Bref, la dynamique du vivant se doit d’être suivie de près et analysée avec le plus de détails possible. Ce genre d’analyse ne pourrait être efficient que s’il est corroboré par des observations minutieuses sur le terrain.

Conclusion

Les aires protégées sont créées en vue de préserver le patrimoine vivant des régions concernées.

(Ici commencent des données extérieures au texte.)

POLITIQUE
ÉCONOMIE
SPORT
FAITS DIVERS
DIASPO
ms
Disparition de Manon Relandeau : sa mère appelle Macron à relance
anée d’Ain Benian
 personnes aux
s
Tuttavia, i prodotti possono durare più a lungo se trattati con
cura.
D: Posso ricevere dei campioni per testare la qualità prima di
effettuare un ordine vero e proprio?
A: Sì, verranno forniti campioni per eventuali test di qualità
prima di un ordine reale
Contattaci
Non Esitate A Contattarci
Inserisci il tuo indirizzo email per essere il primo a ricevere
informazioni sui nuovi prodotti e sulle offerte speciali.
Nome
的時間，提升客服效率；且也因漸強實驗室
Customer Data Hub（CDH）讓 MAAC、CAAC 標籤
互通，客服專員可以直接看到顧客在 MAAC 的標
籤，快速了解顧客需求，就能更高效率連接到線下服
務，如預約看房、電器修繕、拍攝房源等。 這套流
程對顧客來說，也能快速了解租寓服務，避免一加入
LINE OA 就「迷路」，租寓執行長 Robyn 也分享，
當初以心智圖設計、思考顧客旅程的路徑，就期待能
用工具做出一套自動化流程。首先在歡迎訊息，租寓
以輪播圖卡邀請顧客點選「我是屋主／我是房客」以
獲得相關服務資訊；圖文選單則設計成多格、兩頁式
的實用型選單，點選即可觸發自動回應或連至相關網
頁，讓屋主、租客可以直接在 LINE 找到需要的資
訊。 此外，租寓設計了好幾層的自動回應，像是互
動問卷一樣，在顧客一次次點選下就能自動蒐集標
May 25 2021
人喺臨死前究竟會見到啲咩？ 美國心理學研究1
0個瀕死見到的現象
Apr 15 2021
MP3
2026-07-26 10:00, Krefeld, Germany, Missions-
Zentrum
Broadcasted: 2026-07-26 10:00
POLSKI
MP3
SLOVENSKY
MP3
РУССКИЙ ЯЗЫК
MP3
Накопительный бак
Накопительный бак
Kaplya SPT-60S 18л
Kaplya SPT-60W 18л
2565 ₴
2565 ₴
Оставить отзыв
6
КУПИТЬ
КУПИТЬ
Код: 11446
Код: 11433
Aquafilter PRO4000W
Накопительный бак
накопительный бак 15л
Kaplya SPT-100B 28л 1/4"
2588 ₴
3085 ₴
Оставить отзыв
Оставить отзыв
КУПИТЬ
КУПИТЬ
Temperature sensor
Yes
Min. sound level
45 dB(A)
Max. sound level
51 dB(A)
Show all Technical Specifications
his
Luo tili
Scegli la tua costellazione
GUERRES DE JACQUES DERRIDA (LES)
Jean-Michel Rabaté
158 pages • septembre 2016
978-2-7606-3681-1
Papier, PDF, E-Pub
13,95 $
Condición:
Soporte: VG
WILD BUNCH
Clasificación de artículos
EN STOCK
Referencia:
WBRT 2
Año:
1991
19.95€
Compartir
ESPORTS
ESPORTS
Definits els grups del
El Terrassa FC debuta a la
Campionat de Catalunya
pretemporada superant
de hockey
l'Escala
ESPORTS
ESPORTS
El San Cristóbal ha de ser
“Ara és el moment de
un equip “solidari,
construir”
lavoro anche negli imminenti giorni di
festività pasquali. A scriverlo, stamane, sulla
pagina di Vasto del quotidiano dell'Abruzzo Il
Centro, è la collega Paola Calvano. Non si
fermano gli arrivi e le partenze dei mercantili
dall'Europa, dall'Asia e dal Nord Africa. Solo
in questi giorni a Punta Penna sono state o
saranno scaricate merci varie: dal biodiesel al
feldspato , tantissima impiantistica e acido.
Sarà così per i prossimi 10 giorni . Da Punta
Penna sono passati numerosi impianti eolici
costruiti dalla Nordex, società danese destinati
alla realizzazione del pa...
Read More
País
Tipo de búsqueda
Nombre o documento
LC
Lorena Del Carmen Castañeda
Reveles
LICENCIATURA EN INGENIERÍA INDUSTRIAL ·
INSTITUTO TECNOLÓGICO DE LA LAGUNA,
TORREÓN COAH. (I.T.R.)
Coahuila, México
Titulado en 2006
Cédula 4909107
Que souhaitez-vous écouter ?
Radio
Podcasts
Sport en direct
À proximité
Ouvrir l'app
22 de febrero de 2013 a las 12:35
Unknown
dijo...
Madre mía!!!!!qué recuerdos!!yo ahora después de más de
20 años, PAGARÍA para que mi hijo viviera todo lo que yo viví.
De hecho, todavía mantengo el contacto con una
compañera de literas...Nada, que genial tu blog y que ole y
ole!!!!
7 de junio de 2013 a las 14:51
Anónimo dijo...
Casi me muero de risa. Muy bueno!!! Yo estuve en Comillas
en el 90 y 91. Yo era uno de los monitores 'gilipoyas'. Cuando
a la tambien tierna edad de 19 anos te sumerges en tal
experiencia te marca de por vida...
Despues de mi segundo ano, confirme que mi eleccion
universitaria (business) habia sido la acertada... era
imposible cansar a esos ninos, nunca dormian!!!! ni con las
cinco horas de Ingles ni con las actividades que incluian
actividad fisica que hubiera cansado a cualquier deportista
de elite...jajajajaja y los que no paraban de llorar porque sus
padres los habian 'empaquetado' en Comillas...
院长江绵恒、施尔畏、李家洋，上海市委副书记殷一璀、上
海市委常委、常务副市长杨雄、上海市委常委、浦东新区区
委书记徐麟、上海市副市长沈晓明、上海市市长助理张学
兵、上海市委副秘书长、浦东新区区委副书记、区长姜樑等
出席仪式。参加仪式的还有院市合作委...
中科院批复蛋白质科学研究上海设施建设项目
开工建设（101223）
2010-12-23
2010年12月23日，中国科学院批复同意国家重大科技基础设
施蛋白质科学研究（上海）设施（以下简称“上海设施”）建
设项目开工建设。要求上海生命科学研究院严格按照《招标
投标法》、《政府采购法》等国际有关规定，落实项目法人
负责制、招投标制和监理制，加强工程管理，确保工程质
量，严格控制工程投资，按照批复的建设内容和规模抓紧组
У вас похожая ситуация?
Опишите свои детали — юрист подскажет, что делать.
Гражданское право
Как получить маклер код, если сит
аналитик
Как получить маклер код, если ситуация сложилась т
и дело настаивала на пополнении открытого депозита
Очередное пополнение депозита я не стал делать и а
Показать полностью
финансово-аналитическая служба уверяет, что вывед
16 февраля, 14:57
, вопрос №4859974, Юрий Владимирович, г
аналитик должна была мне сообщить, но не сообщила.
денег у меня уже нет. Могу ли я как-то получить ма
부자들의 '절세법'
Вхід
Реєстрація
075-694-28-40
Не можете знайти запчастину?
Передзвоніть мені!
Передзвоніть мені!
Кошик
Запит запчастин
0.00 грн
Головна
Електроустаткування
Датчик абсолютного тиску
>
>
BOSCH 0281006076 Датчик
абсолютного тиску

Leur gestion se devrait d’être dynamique, afin de suivre leur évolution dans le temps et évaluer progressivement leur capacité à assurer à long terme les communautés vivantes qu’elles abritent.

Compte tenu de la complexité de leur fonctionnement, des données régulières devraient être recueillies et concrétisées par des systèmes d’information géographique continuellement mis à jour.

Ces tâches ne pouvant être menées uniquement par l’administration responsable, il serait utile de :

  • Assurer une formation continue des conservateurs, afin de les familiariser avec les techniques d’inventaire et de suivi des espèces protégées ;
  • Publier les données recueillies, afin qu’elles soient accessibles à tous ceux qui s’intéressent à la conservation des espèces et leur distribution géographique dans le pays ;
  • Intégrer dans les «Conseils scientifiques», structures n’ayant pratiquement jamais fonctionné, toutes les compétences pouvant faciliter une meilleure gestion des espaces protégés ;
  • S’ouvrir sur le milieu académique, pour faire avancer les connaissances sur la biodiversité dans les aires protégées ;
  • Homogénéiser la gestion et la collecte des données dans les aires protégées.